W Izraelu, najbardziej zaszczepionym kraju świata, notuje się wzrost liczby zakażeń. Po raz pierwszy od czterech miesięcy zanotowano ponad 10 tys. osób zakażonych koronawirusem - poinformowało izraelskie ministerstwo zdrowia. 81 Izraelczyków jest w poważnym stanie, a 23 w krytycznym.
Według rządowego planu mającego na celu uszeregowanie jednostek lokalnych według wskaźników infekcji, jeden izraelski region jest obecnie "czerwony", 15 "pomarańczowych", a 57 "żółtych".
W piątkowym wywiadzie dla radia wojskowego dr Arnon Shahar, który zasiada w radzie doradzającej rządowi w kwestii walki z koronawirusem, powiedział: "Spodziewamy się dodatkowych fal zakażeń, jeszcze przed zimą".
Im więcej jest zaszczepionych ludzi, tym bardziej możemy ograniczyć zachorowalność. Badania mogą wydawać się zagmatwane, ale ta szczepionka (Pfizera) jest skuteczna. Nie możemy mówić o odporności stadnej, dopóki wszystkie grupy wiekowe nie będą mogły być zaszczepione - powiedział dr Sharar.
Premier Izraela Naftali Benet skrytykował obywateli, którzy nie chcą się szczepić przeciw Covid-19. Stwierdził, że narażają oni pozostałą część populacji na życie w lockdownie - poinformowały izraelskie media.
Milion Izraelczyków odmawia zaszczepienia - powiedział premier. Narażają całą populację, narażają pozostałe osiem milionów na życie w lockdownie - ostrzegł.
Szanuję różne opinie, ale jest pewna granica, gdy chodzi o ludzkie życie. Chcielibyśmy, by Izrael był otwartym i bezpiecznym państwem. By tak się stało, każdy uprawniony do szczepienia musi to zrobić - mówił Benet w telewizyjnym przemówieniu.

* **Dostarczone wpisy**
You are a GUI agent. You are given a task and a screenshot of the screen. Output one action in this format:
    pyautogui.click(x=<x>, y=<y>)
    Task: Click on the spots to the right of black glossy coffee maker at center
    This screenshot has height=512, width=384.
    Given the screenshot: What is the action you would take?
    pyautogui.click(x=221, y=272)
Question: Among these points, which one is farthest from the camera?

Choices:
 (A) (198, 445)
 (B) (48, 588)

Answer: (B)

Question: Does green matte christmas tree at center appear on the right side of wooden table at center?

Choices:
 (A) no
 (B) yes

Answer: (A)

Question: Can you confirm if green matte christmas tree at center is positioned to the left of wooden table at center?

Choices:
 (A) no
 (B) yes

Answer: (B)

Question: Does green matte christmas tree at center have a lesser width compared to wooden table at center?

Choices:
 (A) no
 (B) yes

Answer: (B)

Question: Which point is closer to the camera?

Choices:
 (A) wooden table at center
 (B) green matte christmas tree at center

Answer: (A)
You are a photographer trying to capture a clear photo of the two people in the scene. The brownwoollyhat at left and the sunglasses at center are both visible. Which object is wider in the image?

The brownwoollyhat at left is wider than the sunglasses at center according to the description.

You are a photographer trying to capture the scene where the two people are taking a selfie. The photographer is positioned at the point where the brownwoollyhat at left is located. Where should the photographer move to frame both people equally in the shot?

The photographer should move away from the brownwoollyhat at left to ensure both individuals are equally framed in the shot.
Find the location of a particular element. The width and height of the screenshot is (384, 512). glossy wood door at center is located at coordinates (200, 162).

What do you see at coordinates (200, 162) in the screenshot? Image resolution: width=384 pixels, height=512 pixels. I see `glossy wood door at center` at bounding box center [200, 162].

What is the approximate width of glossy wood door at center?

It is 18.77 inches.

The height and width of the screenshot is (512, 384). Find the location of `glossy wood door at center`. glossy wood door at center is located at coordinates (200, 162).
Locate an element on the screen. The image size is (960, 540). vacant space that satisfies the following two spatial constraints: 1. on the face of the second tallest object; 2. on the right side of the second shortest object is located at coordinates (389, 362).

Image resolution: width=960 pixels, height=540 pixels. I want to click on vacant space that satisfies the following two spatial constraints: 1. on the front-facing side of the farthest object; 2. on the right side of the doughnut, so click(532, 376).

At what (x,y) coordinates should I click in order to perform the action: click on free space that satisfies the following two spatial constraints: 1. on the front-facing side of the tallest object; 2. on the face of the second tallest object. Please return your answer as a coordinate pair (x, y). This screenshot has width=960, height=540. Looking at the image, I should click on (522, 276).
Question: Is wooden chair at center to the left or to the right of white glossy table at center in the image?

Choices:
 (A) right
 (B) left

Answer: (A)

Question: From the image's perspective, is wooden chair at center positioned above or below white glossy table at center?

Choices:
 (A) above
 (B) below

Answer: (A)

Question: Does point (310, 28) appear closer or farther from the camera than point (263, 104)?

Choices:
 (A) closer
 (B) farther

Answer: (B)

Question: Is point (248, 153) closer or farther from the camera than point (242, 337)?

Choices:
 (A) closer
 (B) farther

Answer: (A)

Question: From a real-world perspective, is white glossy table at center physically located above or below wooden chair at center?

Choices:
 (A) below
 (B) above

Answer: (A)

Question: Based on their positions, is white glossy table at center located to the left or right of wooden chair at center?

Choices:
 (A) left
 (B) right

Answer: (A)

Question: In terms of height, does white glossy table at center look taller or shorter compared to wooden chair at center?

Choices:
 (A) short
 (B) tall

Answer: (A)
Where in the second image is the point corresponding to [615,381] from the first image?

* **Polecenie**
Wypisz bez zmian fragment tekstu o zakażeniach w Izraelu: wszystko od słów „Premier Izraela Naftali” aż do słów „lockdownie - ostrzegł.” włącznie.

* **Odpowiedź**
Premier Izraela Naftali Benet skrytykował obywateli, którzy nie chcą się szczepić przeciw Covid-19. Stwierdził, że narażają oni pozostałą część populacji na życie w lockdownie - poinformowały izraelskie media.
Milion Izraelczyków odmawia zaszczepienia - powiedział premier. Narażają całą populację, narażają pozostałe osiem milionów na życie w lockdownie - ostrzegł.